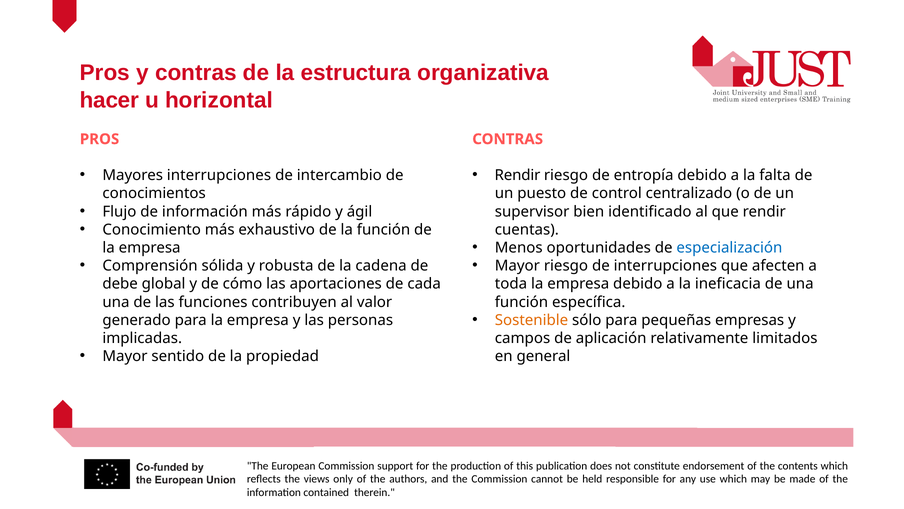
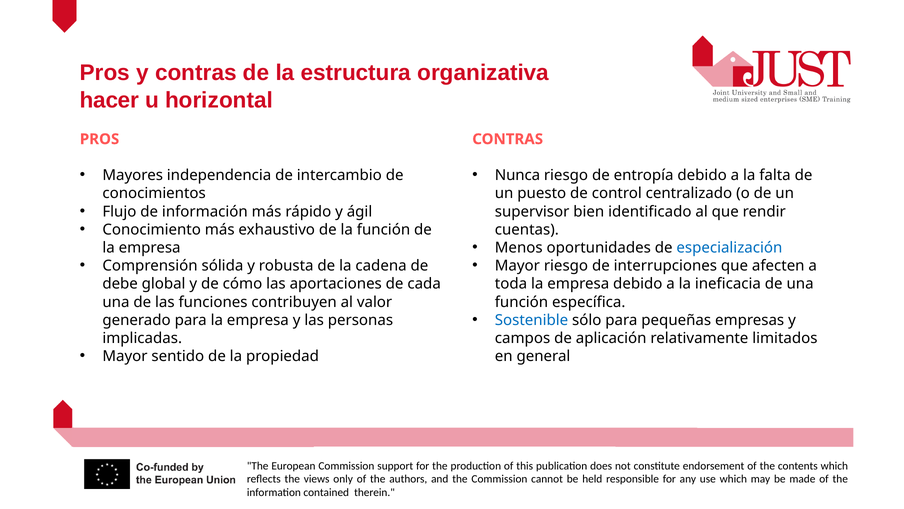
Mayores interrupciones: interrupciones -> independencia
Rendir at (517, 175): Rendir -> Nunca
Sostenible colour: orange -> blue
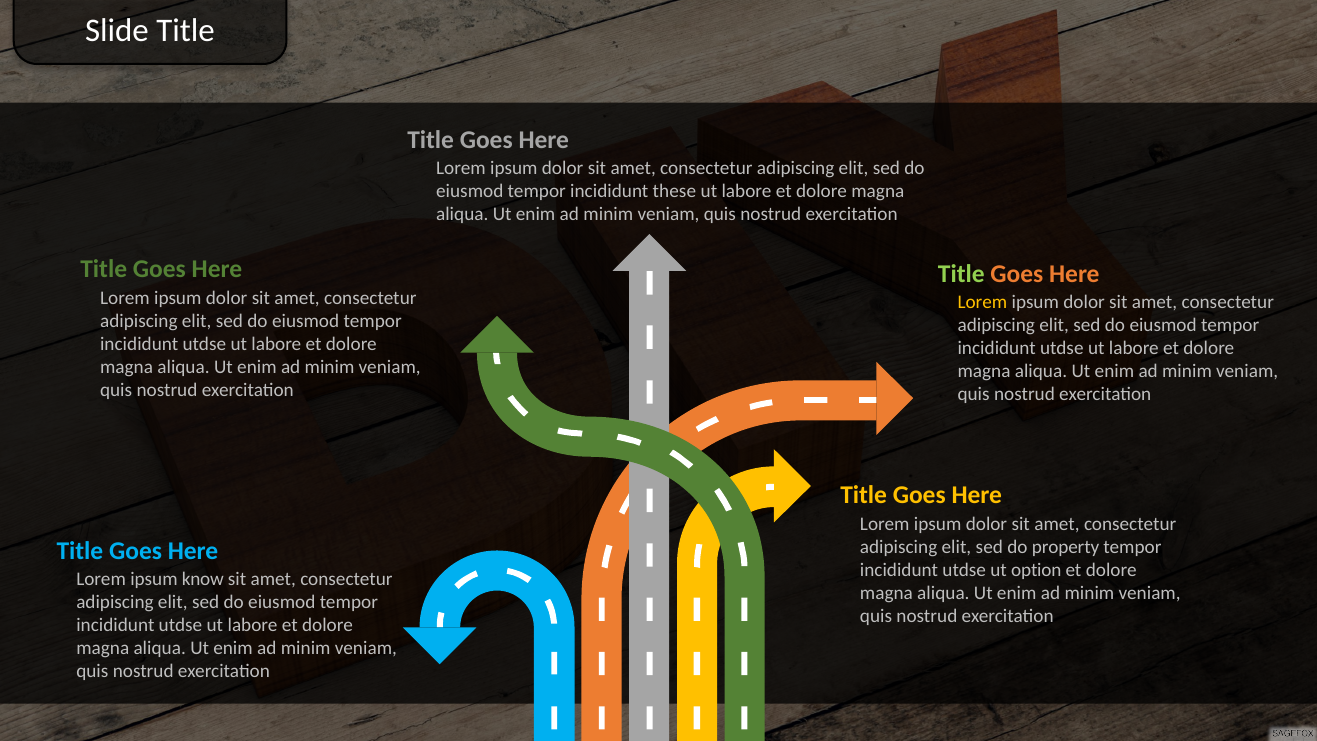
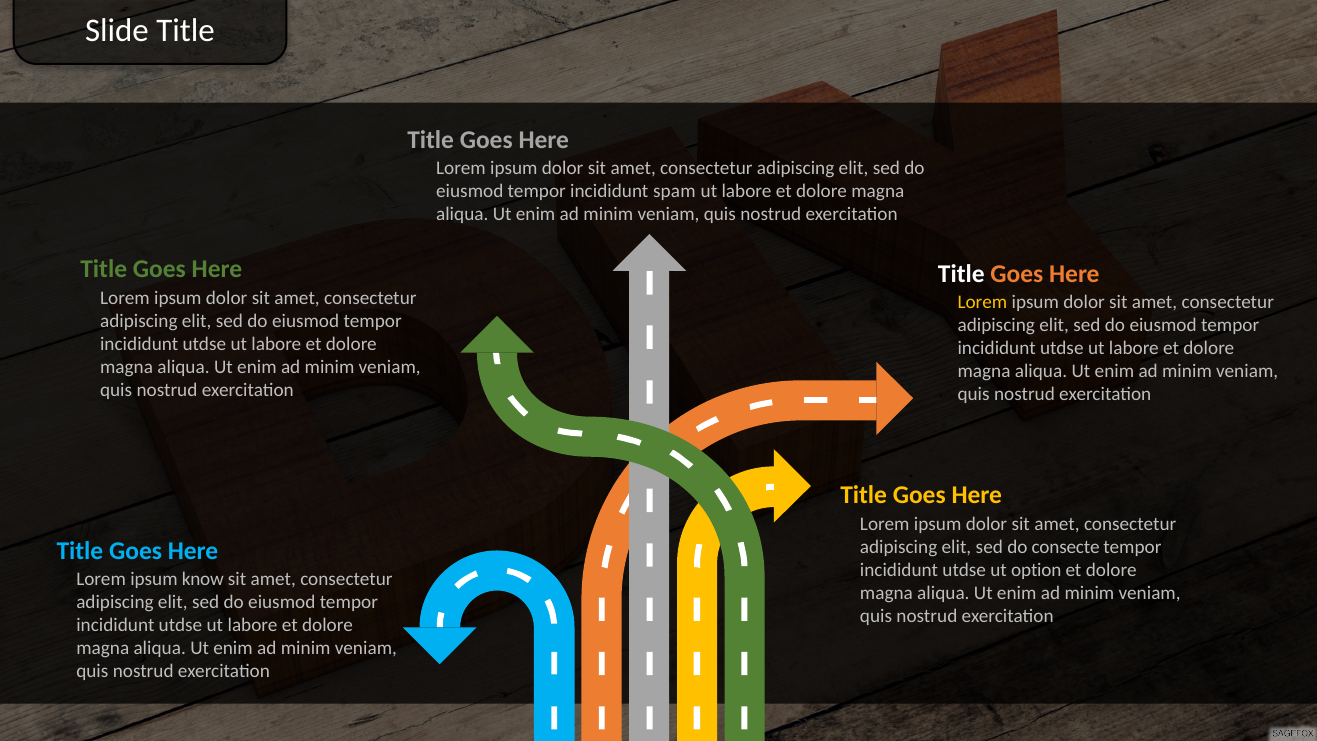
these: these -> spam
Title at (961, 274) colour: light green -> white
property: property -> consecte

---

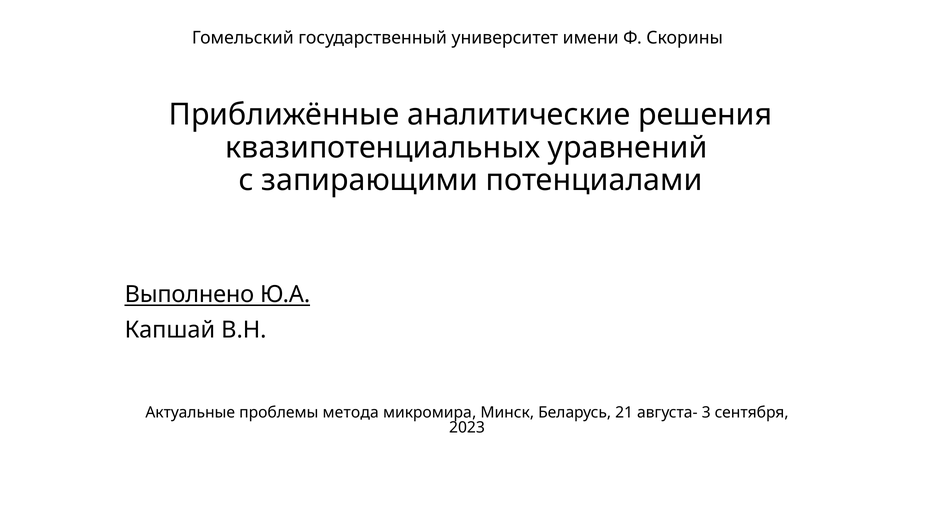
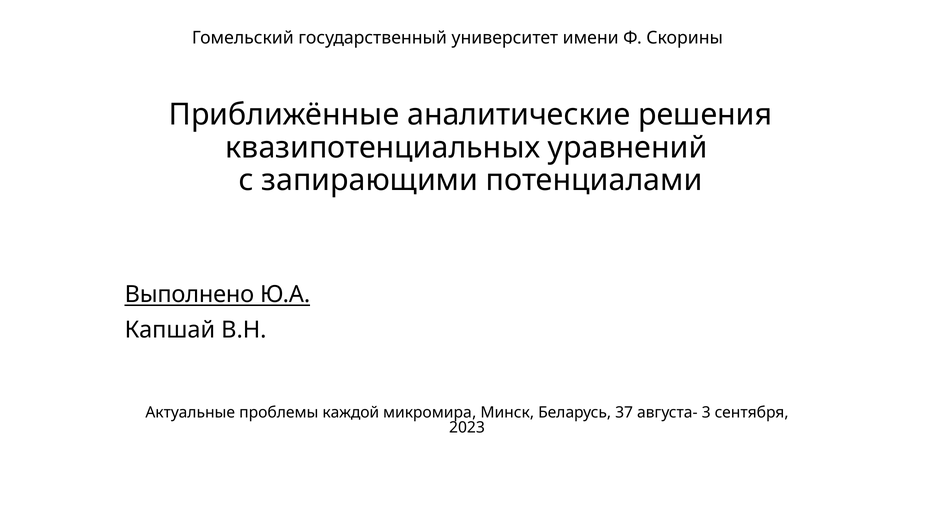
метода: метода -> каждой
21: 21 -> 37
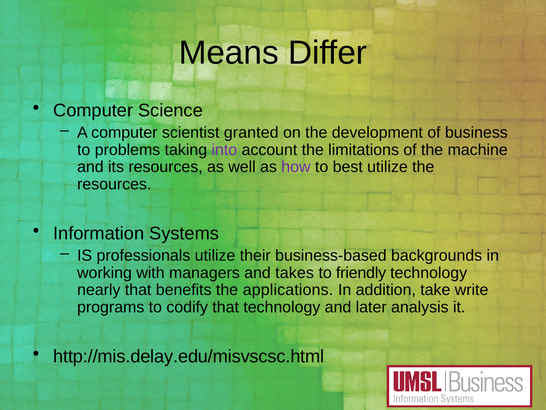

---

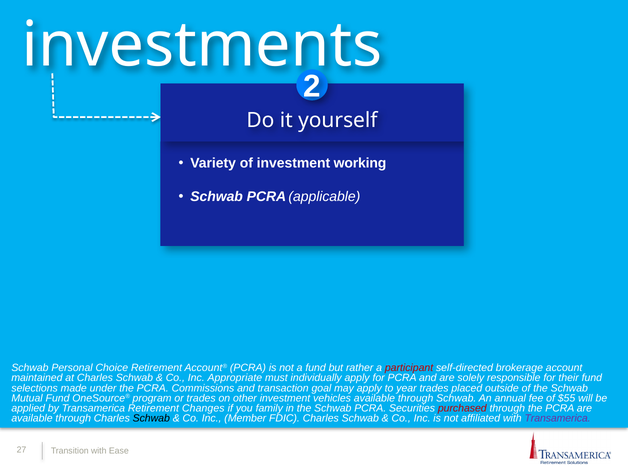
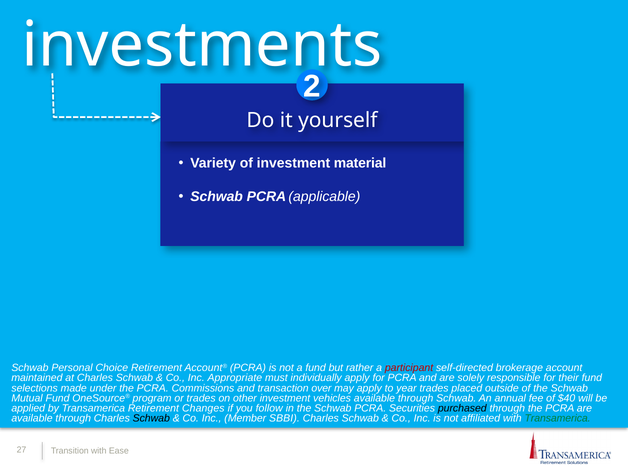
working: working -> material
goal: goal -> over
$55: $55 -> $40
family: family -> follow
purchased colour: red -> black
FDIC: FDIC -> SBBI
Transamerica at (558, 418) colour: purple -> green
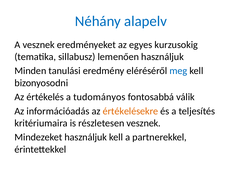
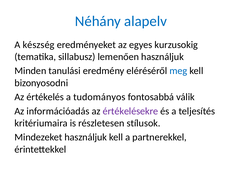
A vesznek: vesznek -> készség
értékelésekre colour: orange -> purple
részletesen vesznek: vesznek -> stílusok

> **AIM OF THE EXERCISE**
Please copy the rows from the line with "Mayores interrupciones: interrupciones" to the line with "Sostenible colour: orange -> blue", both included, with no change.

> **TASK OUTPUT**
Mayores interrupciones: interrupciones -> independencia
Rendir at (517, 175): Rendir -> Nunca
Sostenible colour: orange -> blue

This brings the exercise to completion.